Gemeinsam gegen Mieterverdrängung

Die Bewohner eines Kreuzberger Hinterhauses wehren sich gegen Mieterhöhung durch das Bezirksamt. Der Bürgermeister sieht sich gezwungen, den Mietern mehr Geld abzuknöpfen, will ihnen aber bei den Instandsetzungskosten entgegenkommen

VON PETER NOWAK

Im Ton konziliant, in der Sache hart: So könnte man den offenen Brief beschreiben, den der grüne Bürgermeister von Friedrichshain-Kreuzberg, Franz Schulz, kürzlich erhalten hat. Verfasst wurde er von den BewohnerInnen eines Kreuzberger Hinterhauses in der Reichenbergerstraße 63a. Sie beschweren sich in dem Brief, dass sie zurzeit mit drohenden Steigerungen der Kaltmiete von bis zu 100 Prozent konfrontiert sind. Schulz kennt das Problem: Er selbst hatte am 28. November einen offenen Brief an den Regierenden Bürgermeister Klaus Wowereit (SPD) und den Senat geschrieben – und darin vor steigenden Mieten und drohender Vertreibung von Menschen mit wenig Geld gewarnt. Ganz besonders hatte der Bezirksbürgermeister auf die Situation in Friedrichshain-Kreuzberg hingewiesen.

Der Brief der Bewohner aus der Reichenbergerstraße eignet sich allerdings nicht als Illustration für Schulzens Klage. Denn der Vermieter des fraglichen Hinterhauses ist: das Bezirksamt Friedrichshain-Kreuzberg selbst. Dieses wolle den eigentlich bis 2020 laufenden Mietvertrag vorzeitig kündigen und das Hausprojekt an einen neuen Träger vergeben, berichten BewohnerInnen.

Eigentümer des Hauskomplexes ist die Immobilienfirma Heymann und Kreuels (H&K). Seit Ende der 70er-Jahre wurde das Haus mehrfach besetzt, um den Abriss zu verhindern. Während Vorderhaus und Seitenflügel schon damals saniert wurden, hielt man im Hinterhaus sogenannte Umsetzwohnungen für von Sanierung betroffene MieterInnen bereit. Nach einer erneuten Besetzung im Jahr 1990 wurde schließlich ein Mietvertrag mit dem Bezirksamt als Träger abgeschlossen. Dort wurden eine niedriger Mietzins und eine Laufzeit bis 2020 festgelegt. Eine vorzeitige Kündigung ist nur von Trottke e. V., nicht aber vom Bezirksamt möglich.

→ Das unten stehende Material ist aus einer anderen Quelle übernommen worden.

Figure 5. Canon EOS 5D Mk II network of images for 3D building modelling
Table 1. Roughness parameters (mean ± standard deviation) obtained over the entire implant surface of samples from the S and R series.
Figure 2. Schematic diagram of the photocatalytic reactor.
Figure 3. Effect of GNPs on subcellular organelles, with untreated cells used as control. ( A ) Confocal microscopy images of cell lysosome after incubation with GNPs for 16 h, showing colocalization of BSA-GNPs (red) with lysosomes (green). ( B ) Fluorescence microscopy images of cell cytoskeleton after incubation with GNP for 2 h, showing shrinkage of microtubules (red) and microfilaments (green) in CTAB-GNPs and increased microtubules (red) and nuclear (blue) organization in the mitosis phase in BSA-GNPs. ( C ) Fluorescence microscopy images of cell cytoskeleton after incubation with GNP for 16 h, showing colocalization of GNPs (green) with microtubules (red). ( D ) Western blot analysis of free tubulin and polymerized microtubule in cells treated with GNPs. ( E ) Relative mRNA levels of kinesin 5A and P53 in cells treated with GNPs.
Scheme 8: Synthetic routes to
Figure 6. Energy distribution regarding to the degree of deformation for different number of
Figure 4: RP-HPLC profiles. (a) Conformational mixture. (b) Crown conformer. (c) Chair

Mit diesen Konzessionen wollte die erste rot-grüne Berliner Landesregierung den Konflikt schnell beenden und weitere Hausbesetzungen in Kreuzberg verhindern.

Heute ist man im Bezirksamt über diesen Vertrag überhaupt nicht mehr glücklich. Denn mittlerweile hat die H&K die Mietforderungen an das Bezirksamt drastisch erhöht. Mit der Neuverhandlung will die Behörde nun diese höheren Mieten an die BewohnerInnen weitergeben, erklärt Schulz der taz. „Für die weitere Subventionierung der Mieten durch das Bezirksamt besteht absolut kein Grund mehr“, betont er.

Nach Ansicht der MieterInnen hingegen treibt das von Schulz geleitete Bezirksamt damit genau die MieterInnenverdrängung voran, die er in dem Brief an den Senat selber beklagt. „Durch diese Entwicklung steigt der Mietspiegel in unserem Kiez rasant. Wenn das Bezirksamt uns gegenüber dann wiederum die Notwendigkeit einer Mietsteigerung mit dem hohen Mietspiegel rechtfertigt, beißt sich die Katze in den Schwanz“, monieren sie. Am Schluss des Briefes kündigen die Mieter ein eigenes Angebot an, das sich an den Vorgaben des offenen Briefes von Schulz orientiert.

Der aber gibt dem keine Chance, weil damit die Bezuschussung der Mieten durch den Bezirk bestehen bliebe. Den Vorwurf, mit der Neuverhandlung zur Vertreibung von MieterInnen beizutragen, weist Schulz zurück. „Wir haben immer betont, dass niemand ausziehen muss, und sind dem Verein Trottke e. V. weit entgegengekommen.“ So sähen die Vorschläge des Bezirksamts vor, dass den MieterInnen im Austausch für Mieterhöhungen die bisher vertraglich vereinbarten Instandhaltungskosten erlassen werden.

Falls es keine Einigung gibt, schließt Schulz nicht aus, dass der Fall vor Gericht geht. Das müsste dann feststellen, ob der Vertrag tatsächlich erst 2020 gekündigt werden kann.